Einen offenen oder öffentlichen Umgang mit der Kulturrevolution gibt es in China nicht. Das Thema steht nicht auf dem Lehrplan der Schulen. Journalisten schreiben kaum darüber. Kritische Forschung von Historikern ist unerwünscht.
"Ein halbes Jahrhundert ist jetzt vergangen – aber wir haben die Kulturrevolution nie kritisch reflektiert. Die Kommunistischen Partei hat die Kulturrevolution Anfang der 80er-Jahre mit zwei Worten belegt: Aufruhr und Katastrophe. Aber das war’s! Wenn wir uns damit nicht kritisch auseinandersetzen, werden wir auf die Probleme Chinas keine vernünftigen Antworten finden. Wenn China vorwärts kommen und sich gesellschaftlich entwickeln will, müssen wir uns ernsthaft und kritisch mit der Kulturrevolution beschäftigen. Es gab so viele Opfer! Die Regierung müsste sich entschuldigen – das wäre zwingend notwendig."

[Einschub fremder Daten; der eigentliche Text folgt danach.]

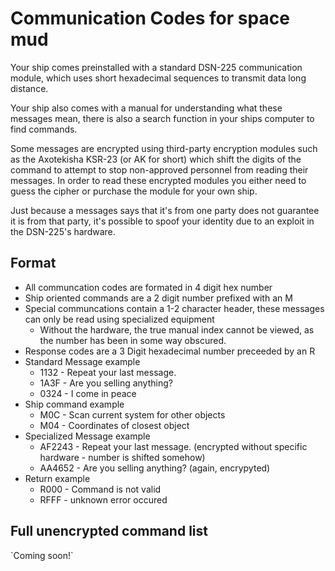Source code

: * Communication Codes for space mud
Your ship comes preinstalled with a standard DSN-225 communication module, which uses short hexadecimal sequences to transmit data long distance.

Your ship also comes with a manual for understanding what these messages mean, there is also a search function in your ships computer to find commands.

Some messages are encrypted using third-party encryption modules such as the Axotekisha KSR-23 (or AK for short) which shift the digits of the command to attempt to stop non-approved personnel from reading their messages. In order to read these encrypted modules you either need to guess the cipher or purchase the module for your own ship.

Just because a messages says that it's from one party does not guarantee it is from that party, it's possible to spoof your identity due to an exploit in the DSN-225's hardware.

** Format
- All communcation codes are formated in 4 digit hex number
- Ship oriented commands are a 2 digit number prefixed with an M
- Special communcations contain a 1-2 character header, these messages can only be read using specialized equipment
  + Without the hardware, the true manual index cannot be viewed, as the number has been in some way obscured.
- Response codes are a 3 Digit hexadecimal number preceeded by an R
- Standard Message example
  + 1132 - Repeat your last message.
  + 1A3F - Are you selling anything?
  + 0324 - I come in peace
- Ship command example
  + M0C - Scan current system for other objects
  + M04 - Coordinates of closest object
- Specialized Message example
  + AF2243 - Repeat your last message. (encrypted without specific hardware - number is shifted somehow)
  + AA4652 - Are you selling anything? (again, encrypyted)
- Return example
  + R000 - Command is not valid
  + RFFF - unknown error occured

** Full unencrypted command list
`Coming soon!`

Davon ist China aber weit entfernt. Offiziell gilt die Kulturrevolution zwar als ein dunkles Kapitel Chinas – aber Chinas Führung hat Angst, dass es den Ruf der Partei beschädigen könnte, wenn darüber zu viel diskutiert wird. Also werden alle Informationen zur Kulturrevolution zurückgehalten. Die Partei ist besorgt über den Ruf Mao Zedongs – und um ihren eigenen. Deshalb stehen Menschen wie die ehemalige Rotgardistin Yu relativ alleine da, wenn sie eine rechtliche Aufarbeitung fordern.
"Für die großen und offensichtlichen Verbrechen während der Kulturrevolution müsste es eine ordentliche juristische Aufarbeitung geben. Damit jedem klar wird: es gibt keine gesellschaftlichen Bedingungen, in denen man das Leben anderer Menschen einfach bedrohen oder zerstören kann."
Yu Xiangzhen darf ihre Erinnerungen aus der Zeit bislang zwar ungestört im Internet veröffentlichen. 50 Jahre nach Beginn der Kulturrevolution sieht sie aber nicht, dass sich das große Schweigen lockert.
"Ich finde nicht, dass sich die Situation entspannt hat. Es ist wie immer sehr streng. Dieses Jahr fast noch schlimmer. Schon im vergangenen Jahr hat das Propaganda-Ministerium wiederholt die staatlichen Medien dazu aufgerufen, die Kulturrevolution nicht zu thematisieren. Die Kontrolle ist heftig. Die Menschen sollen nicht darüber reden. Und wenn man nicht darüber redet, denkt man auch weniger nach. Die meisten schweigen. Nur einige wenige lesen darüber, machen sich ihre eigenen Gedanken und trauen sich, über die Kulturrevolution zu reden."
Massenaufmärsche, Mobilisierung der Jugend, ein grenzenloser Personenkult um Mao Zedong und Gräueltaten, die sich quer durch die chinesische Gesellschaft ziehen. Yu wird weiter bloggen. Ihre persönlichen Erinnerungen aus der Zeit der Kulturrevolution ins Internet stellen. Auch in der Hoffnung, dass sich künftig mehr Menschen damit befassen. Und die staatlich verordnete Amnesie durchbrochen wird. Solange bleibt die Kulturrevolution eine Wunde der gesamten Volksrepublik, die bis heute nicht verheilt ist.